We are under way in San Antonio!
Houston and Florida have tipped off in tonight’s championship game. Houston had the ball first but their first shot rimmed out.
Before the national title game, the mascots square off
Reporting from San Antonio
More impressive Final Four comeback: Houston or Florida?
Without a doubt it was Houston’s, for two reasons. Though Houston’s defense was ranked as the best in the country this season in field-goal percentage allowed and total points allowed, Duke’s historically efficient offense presented its most difficult challenge.
Not only did the Blue Devils bog down offensively in the second half, they went more than seven minutes without a field goal, an absurd drought given Duke’s talent. Perhaps the even harder challenge for Houston, however, was finding enough offense to complete the comeback.
Scoring has never come easily for Kelvin Sampson’s teams in recent seasons, and though this year’s team is much more dangerous, it still doesn’t often produce points in bunches. Emanuel Sharp won’t have to pay for a meal the rest of his life around Houston’s campus with the way he shot the ball in the final minutes.
Florida’s target: 70 points
Houston’s defense led the nation this season by averaging 58 points allowed; only four teams were able to score more than 70 points. That’s an important threshold, however, because the Cougars are 33-0 when they allow 69 points or fewer but 2-4 when they allow 70-plus.
Why does that number matter? Largely it’s a function of Houston’s offense not matching up well in a shootout. The Cougars actually have shot the ball well, making 39.9% of their 3-pointers, but on average they’re scoring about 12 fewer points per game than Florida. The Gators will want to run to score quickly, while Houston prefers to play methodically.
Cougars coach can make history
With a win tonight, Houston’s Kelvin Sampson, 69, would become the oldest coach to win an NCAA men’s basketball championship.

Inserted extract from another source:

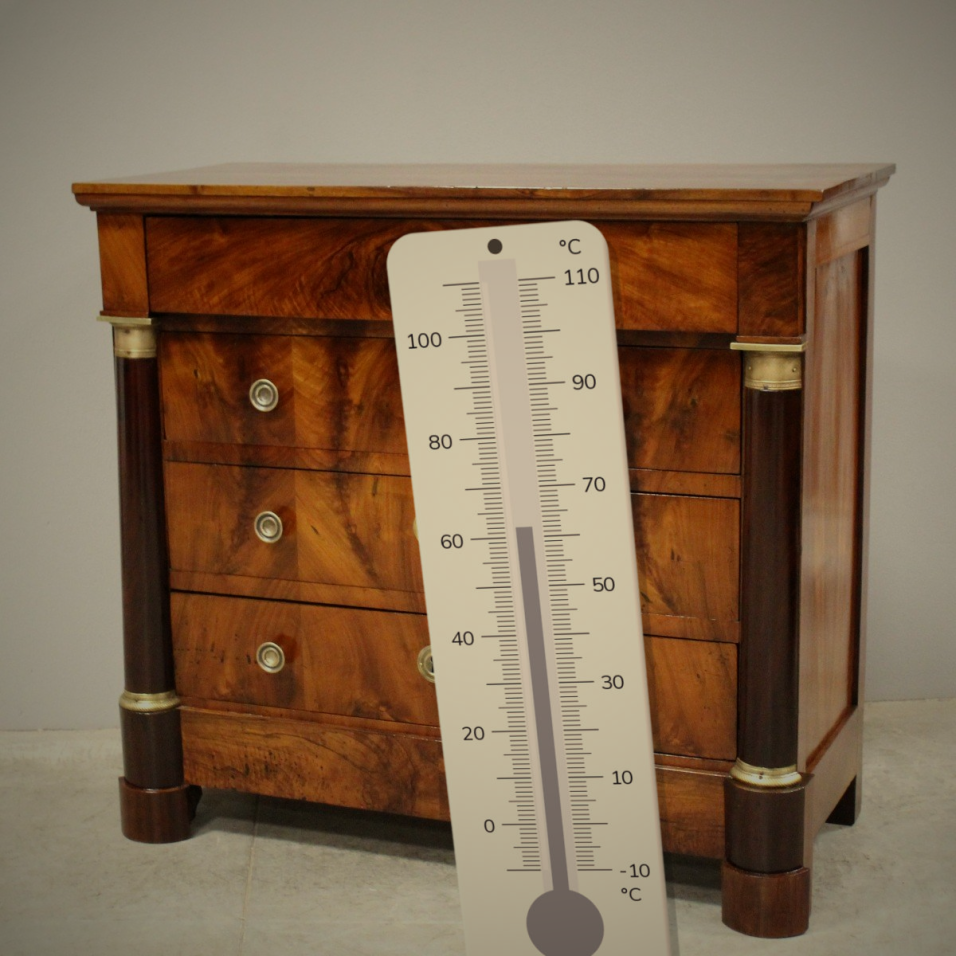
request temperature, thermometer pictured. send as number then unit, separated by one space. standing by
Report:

Jim Calhoun was 68 when Connecticut won in 2011.
“When you’re pushing 70, you look at things a lot differently,” Sampson told reporters yesterday. “Last night I got so many texts, I haven’t returned any, there are too many … but I saw Tubby [Smith] and Rick Barnes and Tom Izzo and [Gregg Popovich] and a bunch of the older coaches, and they all kind of had a similar message to me. You know, ‘Win one for the old guys’ or something like that.”
‘We’re No. 1!’
No matter the result tonight, the matchup of two No. 1 seeds guarantees that for the 26th time since the NCAA Tournament expanded in 1985, the national champ will be a No. 1 seed. Of the last 18 champions, including tonight’s, 14 will have been top seeds.
First NCAA Tournament meeting
Houston and Florida are playing each other for the first time in an NCAA Tournament, and this is only the third meeting all time. The last was in 1973. That was more than a decade before Florida coach Todd Golden, 39, was even born.